Het gedrag van veroordeelde is over het algemeen goed te noemen. Hij is in staat om hulpvragen op een normale manier te stellen, maar het antwoord begrijpen kost hem soms moeite. Het is soms noodzakelijk om dingen te herhalen voordat het kwartje valt. Veroordeelde zegt gemotiveerd te zijn om iets van zijn leven te maken, maar hij laat dit moeilijk in zijn houding zien.
De onderwijzer van de P.I. [Locatie te plaats] heeft gerapporteerd dat verdachte voortdurend moet worden aangespoord om serieus aan het werk te gaan. Hij is vooral bezig met de dagbesteding buiten de muren. Daarnaast stelt hij zich heel nonchalant op.
Conclusie en advies van de P.I. [Locatie te plaats]
Het advies is om de ISD-maatregel voort te zetten om verder te werken aan huisvesting, dagbesteding, persoonlijkheidsproblematiek en inkomen, omdat het recidiverisico nog hoog is.
2.2
Het advies van de deskundige
De deskundige [deskundige] heeft het advies tot voortzetting van de ISD-maatregel bij de behandeling in openbare raadkamer toegelicht. Zij heeft verklaard dat ze zich zorgen maakt. Veroordeelde kan zich moeilijk aan afspraken houden en komt vaak te laat, waarbij hij telkens een ander excuus heeft. Tegelijkertijd beseft zij, mede door de beperking van veroordeelde, dat het meer een kwestie is van niet kunnen dan van niet willen. Toch concludeert zij dat veroordeelde de verantwoordelijkheden en vrijheden die hem worden geboden, zoals de dagbesteding bij [naam] , niet aankan. De vraag rijst of veroordeelde intensievere begeleiding nodig heeft. Mede hierom wordt gewerkt naar een traject met beschermd wonen.
Tevens heeft de deskundige opgemerkt dat veroordeelde alleen maar meer verlof wil. Zij is echter van mening dat verlof moet worden verdiend en dat veroordeelde moet laten zien dat hij kan omgaan met vrijheden en verantwoordelijkheden. Dat inzicht heeft hij echter niet.

3.De standpunten

3.1
Het standpunt van de officier van justitie
De officier van justitie vindt dat de tenuitvoerlegging van de ISD-maatregel moet worden voortgezet. Het rapport van de P.I. [Locatie te plaats] is duidelijk. Een aantal zaken is opgepakt en hetgeen niet is opgepakt, is te wijten aan veroordeelde. Hij heeft veel problemen en de ISD-maatregel is het beste kader om die problemen aan te pakken. Er kan worden toegewerkt naar begeleid wonen.
De officier verzet zich niet tegen een nieuwe tussentijdse toetsing ex artikel 38s Sr.
3.2
Het standpunt van de raadsvrouw van veroordeelde
De raadsvrouw van veroordeelde verzoekt niet – in tegenstelling tot veroordeelde zelf – de opheffing van de ISD-maatregel. Het belangrijkst is dat veroordeelde door middel van die maatregel zo snel mogelijk beschermd kan wonen. Hij is daar, gelet op zijn beperking en het feit dat hij pas 20 jaar is, beter op zijn plek dan in de P.I.
Wanneer veroordeelde niet beschermd kan wonen en wordt afgewezen, is er geen alternatief traject voor hem beschikbaar. De raadsvrouw verzoekt daarom om over zes maanden opnieuw een tussentijdse toets te gelasten.

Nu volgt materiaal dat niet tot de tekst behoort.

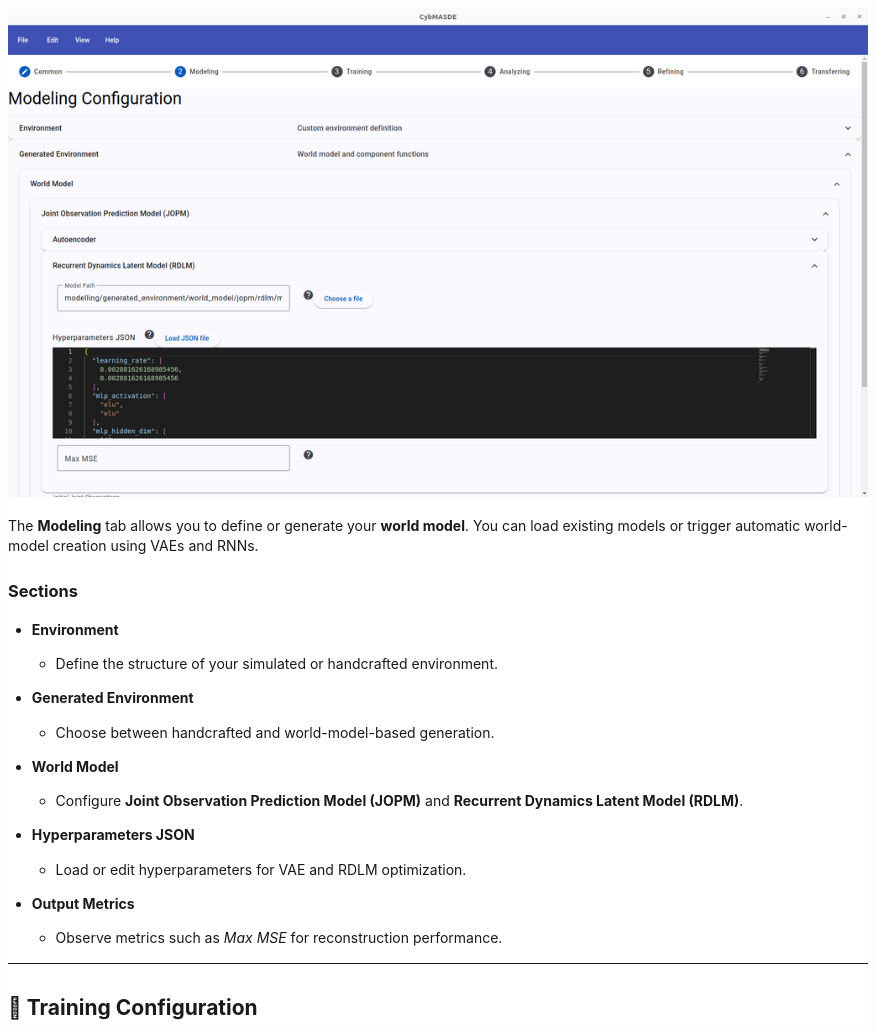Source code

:![Modeling Configuration](assets/modelling.png)

The **Modeling** tab allows you to define or generate your **world model**.
You can load existing models or trigger automatic world-model creation using VAEs and RNNs.

### Sections

* **Environment**

  + Define the structure of your simulated or handcrafted environment.
* **Generated Environment**

  + Choose between handcrafted and world-model-based generation.
* **World Model**

  + Configure **Joint Observation Prediction Model (JOPM)** and **Recurrent Dynamics Latent Model (RDLM)**.
* **Hyperparameters JSON**

  + Load or edit hyperparameters for VAE and RDLM optimization.
* **Output Metrics**

  + Observe metrics such as *Max MSE* for reconstruction performance.

---

## 🧠 Training Configuration
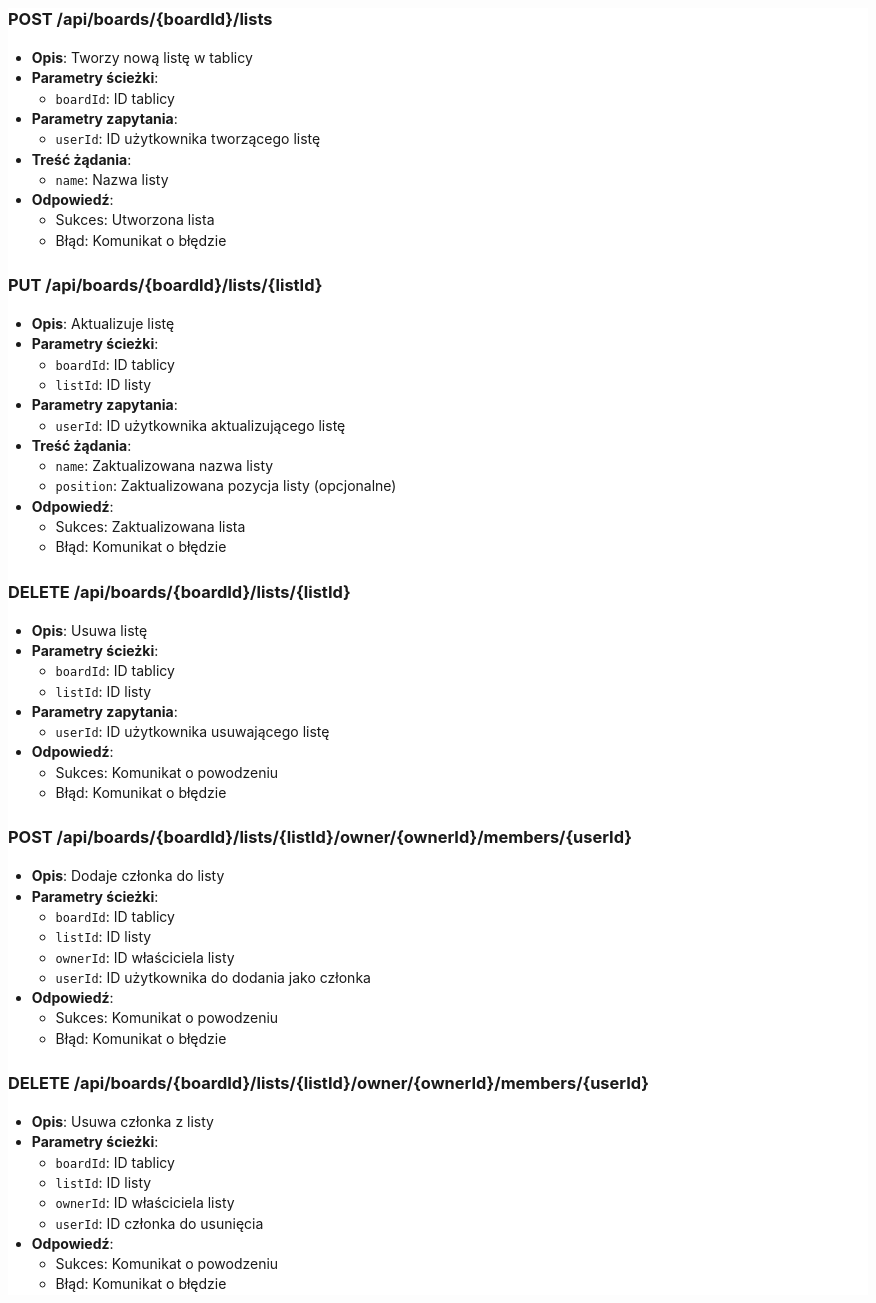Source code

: ### POST /api/boards/{boardId}/lists
- **Opis**: Tworzy nową listę w tablicy
- **Parametry ścieżki**:
  - `boardId`: ID tablicy
- **Parametry zapytania**:
  - `userId`: ID użytkownika tworzącego listę
- **Treść żądania**: 
  - `name`: Nazwa listy
- **Odpowiedź**: 
  - Sukces: Utworzona lista
  - Błąd: Komunikat o błędzie

### PUT /api/boards/{boardId}/lists/{listId}
- **Opis**: Aktualizuje listę
- **Parametry ścieżki**:
  - `boardId`: ID tablicy
  - `listId`: ID listy
- **Parametry zapytania**:
  - `userId`: ID użytkownika aktualizującego listę
- **Treść żądania**: 
  - `name`: Zaktualizowana nazwa listy
  - `position`: Zaktualizowana pozycja listy (opcjonalne)
- **Odpowiedź**: 
  - Sukces: Zaktualizowana lista
  - Błąd: Komunikat o błędzie

### DELETE /api/boards/{boardId}/lists/{listId}
- **Opis**: Usuwa listę
- **Parametry ścieżki**:
  - `boardId`: ID tablicy
  - `listId`: ID listy
- **Parametry zapytania**:
  - `userId`: ID użytkownika usuwającego listę
- **Odpowiedź**: 
  - Sukces: Komunikat o powodzeniu
  - Błąd: Komunikat o błędzie

### POST /api/boards/{boardId}/lists/{listId}/owner/{ownerId}/members/{userId}
- **Opis**: Dodaje członka do listy
- **Parametry ścieżki**:
  - `boardId`: ID tablicy
  - `listId`: ID listy
  - `ownerId`: ID właściciela listy
  - `userId`: ID użytkownika do dodania jako członka
- **Odpowiedź**: 
  - Sukces: Komunikat o powodzeniu
  - Błąd: Komunikat o błędzie

### DELETE /api/boards/{boardId}/lists/{listId}/owner/{ownerId}/members/{userId}
- **Opis**: Usuwa członka z listy
- **Parametry ścieżki**:
  - `boardId`: ID tablicy
  - `listId`: ID listy
  - `ownerId`: ID właściciela listy
  - `userId`: ID członka do usunięcia
- **Odpowiedź**: 
  - Sukces: Komunikat o powodzeniu
  - Błąd: Komunikat o błędzie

4.Het oordeel van de rechtbank

De rechtbank beëindigt de ISD-maatregel niet en zal uitleggen waarom.
De P.I. [Locatie te plaats] heeft duidelijk gerapporteerd dat er een plan is waarin wordt toegewerkt naar beschermd wonen. Veroordeelde heeft op de zitting ook verklaard dat dat is wat hij graag wil en dat dat ook goed voor hem zou zijn. De rechtbank is met de deskundige van oordeel dat het ISD-kader het beste kader voor veroordeelde is om toe te werken naar beschermd wonen. Eveneens is gebleken dat veroordeelde nog begeleiding nodig heeft.
De rechtbank ziet geen aanleiding om opnieuw een tussentijdse toets te gelasten, omdat de P.I. [Locatie te plaats] in haar rapport een duidelijk plan van aanpak beschrijft. Mocht de raadsvrouw dat nodig vinden dan kan zij later opnieuw om een toetsing vragen.
De rechtbank komt daarom, gezien artikel 38s van het Wetboek van Strafrecht, tot de volgende beslissing:
Voortzetting van de tenuitvoerlegging van de ISD-maatregel.
Deze beschikking is gegeven en uitgesproken op 30 januari 2018 in openbare raadkamer van deze rechtbank door:
mr. G.P.C. Janssen, voorzitter,
mrs. E. Dinjens en L. Dolfing, rechters,
in tegenwoordigheid van mr. D. Spaan, griffier.